To boost the productivity and innovative entrepreneurship on Singapore’s soil, the Inland Revenue Authority of Singapore (IRAS) introduced Productivity and Innovation Credit (PIC) scheme on the annual budget, 2010. Systematic way of running and innovative mind are two very basic things a company or business needs to overcome mitigations and to lead the market race. The PIC scheme was amended to improve the effectiveness and to enhance competitiveness in the free market capital. By setting the goal to improve the production quality, IRAS encouraged all businesses to take advantage of PIC Scheme by investing in a range of qualifying activities. According to the PIC scheme, eligible companies will receive 100% matching cash bonus on spending of a minimum of $5,000 on qualifying activities in a Year of Assessment (YA).

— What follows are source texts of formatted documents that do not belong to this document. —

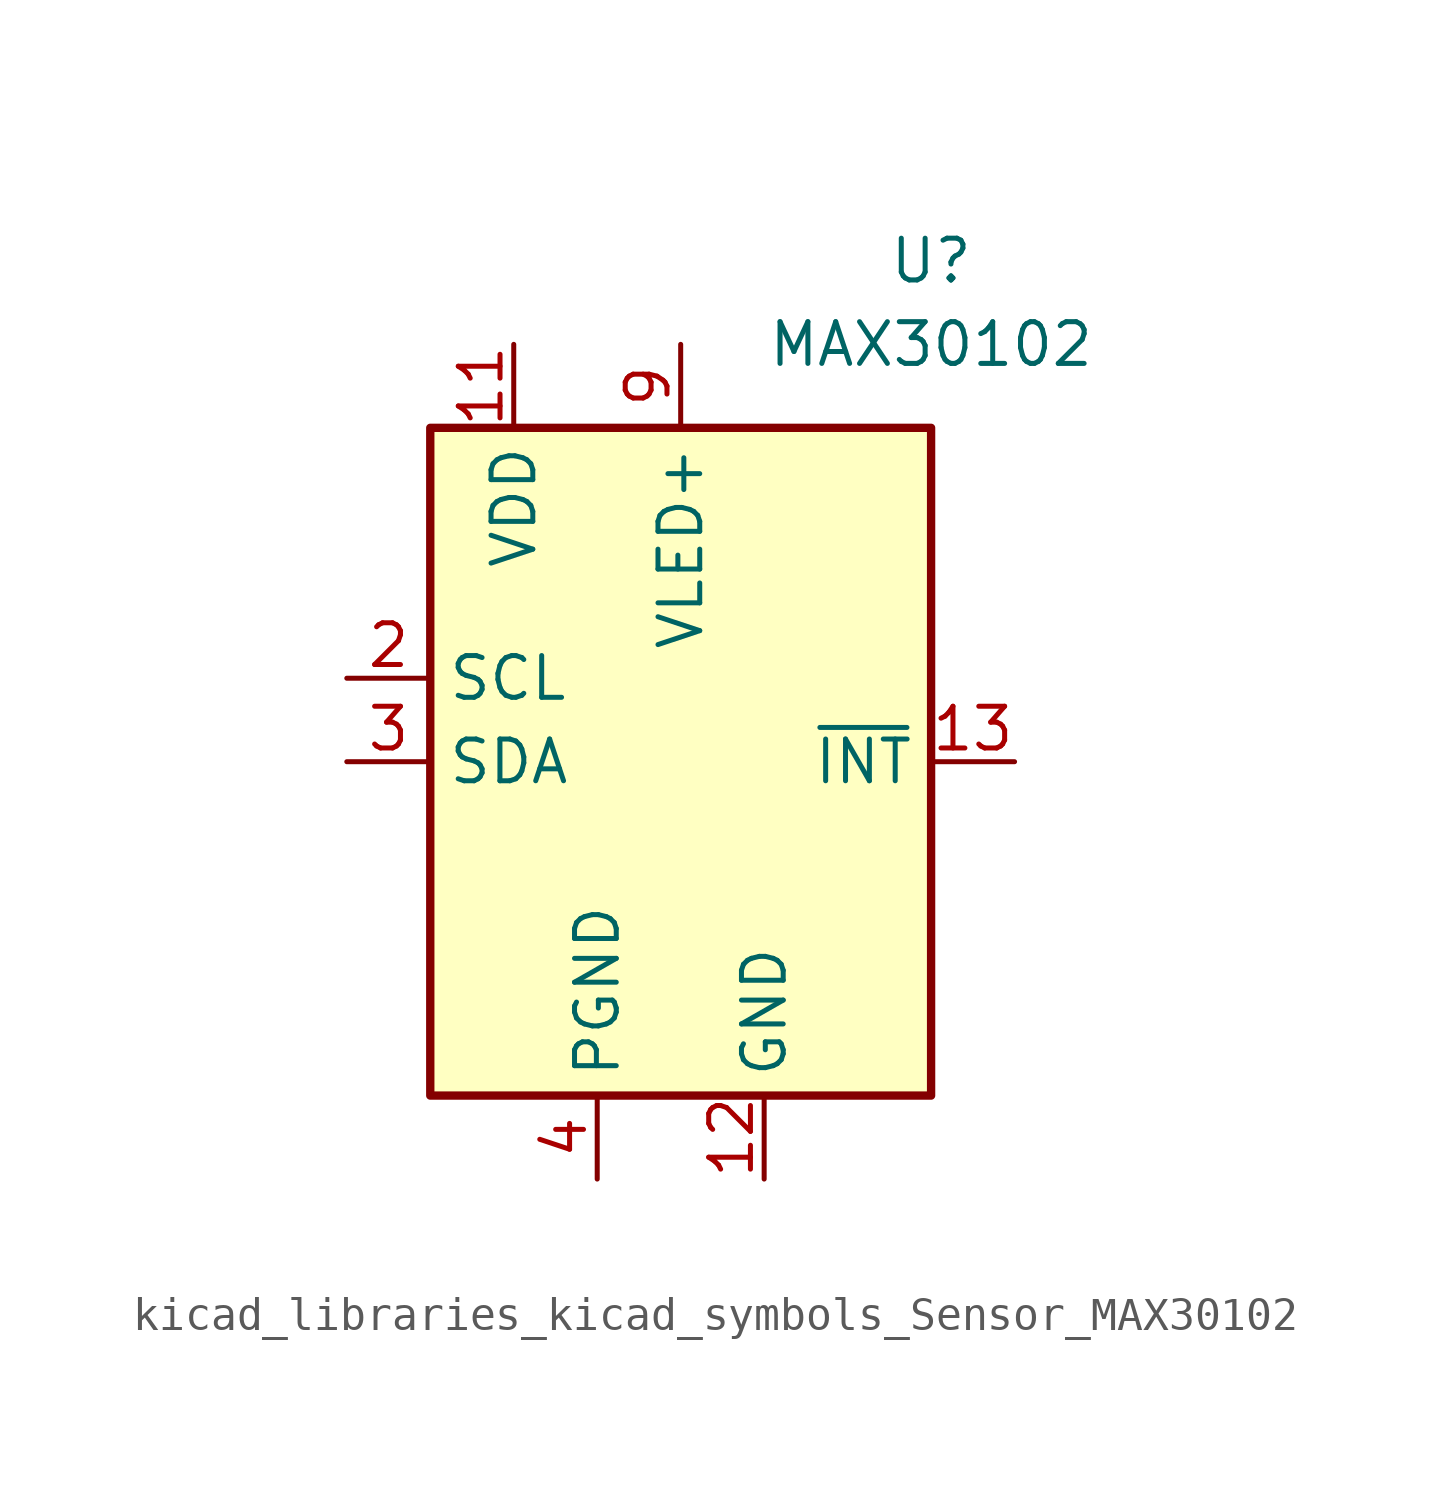
<source format=kicad_sym>
(kicad_symbol_lib
  (version 20220914)
  (generator kicad_symbol_editor)
  (symbol "kicad_libraries_kicad_symbols_Sensor_MAX30102"
    (property "Reference" "U"
      (at 7.62 15.24 0)
      (effects (font (size 1.27 1.27))))
    (property "Value" "MAX30102"
      (at 7.62 12.7 0)
      (effects (font (size 1.27 1.27))))
    (symbol "kicad_libraries_kicad_symbols_Sensor_MAX30102_0_1"
      (rectangle (start -7.62 10.16) (end 7.62 -10.16) (stroke (width 0.254) (type default)) (fill (type background))))
    (symbol "kicad_libraries_kicad_symbols_Sensor_MAX30102_1_1"
      (pin no_connect line (at -7.62 5.08 0) (length 2.54) hide (name "NC" (effects (font (size 1.27 1.27)))) (number "1" (effects (font (size 1.27 1.27)))))
      (pin passive line (at 0 12.7 270) (length 2.54) hide (name "VLED+" (effects (font (size 1.27 1.27)))) (number "10" (effects (font (size 1.27 1.27)))))
      (pin power_in line (at -5.08 12.7 270) (length 2.54) (name "VDD" (effects (font (size 1.27 1.27)))) (number "11" (effects (font (size 1.27 1.27)))))
      (pin power_in line (at 2.54 -12.7 90) (length 2.54) (name "GND" (effects (font (size 1.27 1.27)))) (number "12" (effects (font (size 1.27 1.27)))))
      (pin output line (at 10.16 0 180) (length 2.54) (name "~{INT}" (effects (font (size 1.27 1.27)))) (number "13" (effects (font (size 1.27 1.27)))))
      (pin no_connect line (at 7.62 2.54 180) (length 2.54) hide (name "NC" (effects (font (size 1.27 1.27)))) (number "14" (effects (font (size 1.27 1.27)))))
      (pin input line (at -10.16 2.54 0) (length 2.54) (name "SCL" (effects (font (size 1.27 1.27)))) (number "2" (effects (font (size 1.27 1.27)))))
      (pin bidirectional line (at -10.16 0 0) (length 2.54) (name "SDA" (effects (font (size 1.27 1.27)))) (number "3" (effects (font (size 1.27 1.27)))))
      (pin power_in line (at -2.54 -12.7 90) (length 2.54) (name "PGND" (effects (font (size 1.27 1.27)))) (number "4" (effects (font (size 1.27 1.27)))))
      (pin no_connect line (at 7.62 -7.62 180) (length 2.54) hide (name "NC" (effects (font (size 1.27 1.27)))) (number "5" (effects (font (size 1.27 1.27)))))
      (pin no_connect line (at 7.62 -5.08 180) (length 2.54) hide (name "NC" (effects (font (size 1.27 1.27)))) (number "6" (effects (font (size 1.27 1.27)))))
      (pin no_connect line (at -7.62 -2.54 0) (length 2.54) hide (name "NC" (effects (font (size 1.27 1.27)))) (number "7" (effects (font (size 1.27 1.27)))))
      (pin no_connect line (at 7.62 5.08 180) (length 2.54) hide (name "NC" (effects (font (size 1.27 1.27)))) (number "8" (effects (font (size 1.27 1.27)))))
      (pin power_in line (at 0 12.7 270) (length 2.54) (name "VLED+" (effects (font (size 1.27 1.27)))) (number "9" (effects (font (size 1.27 1.27))))))))
</source>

The most positive aspect of PIC scheme is 400% tax deductibility on qualifying expenses.
A lot of prospective clients of PIC scheme had a serious doubt that whether software can be claimed under the PIC scheme in terms of the price or training cost, or not. But surely the clients are now assured about the benefit as IRAS explained that the software as well as hardware, both are covered under the PIC scheme and also can be claimed. For further information, in 2013, the Government of Singapore made this PIC scheme for software more liberal and the term ‘automation equipment’ has been changed to ‘IT and automation equipment’ to reflect the fact that PIC scheme already supports IT-related software besides automation equipment.
The qualifying activities for businesses to be eligible for PIC scheme or PIC+ scheme, includes purchase of IT products such as software and also training for employees. If any company need to send their employee for training purpose with the purchased software and to have hand on experience, the course fee spent, can be rightfully claimed under the PIC scheme and the cost will be reimbursed.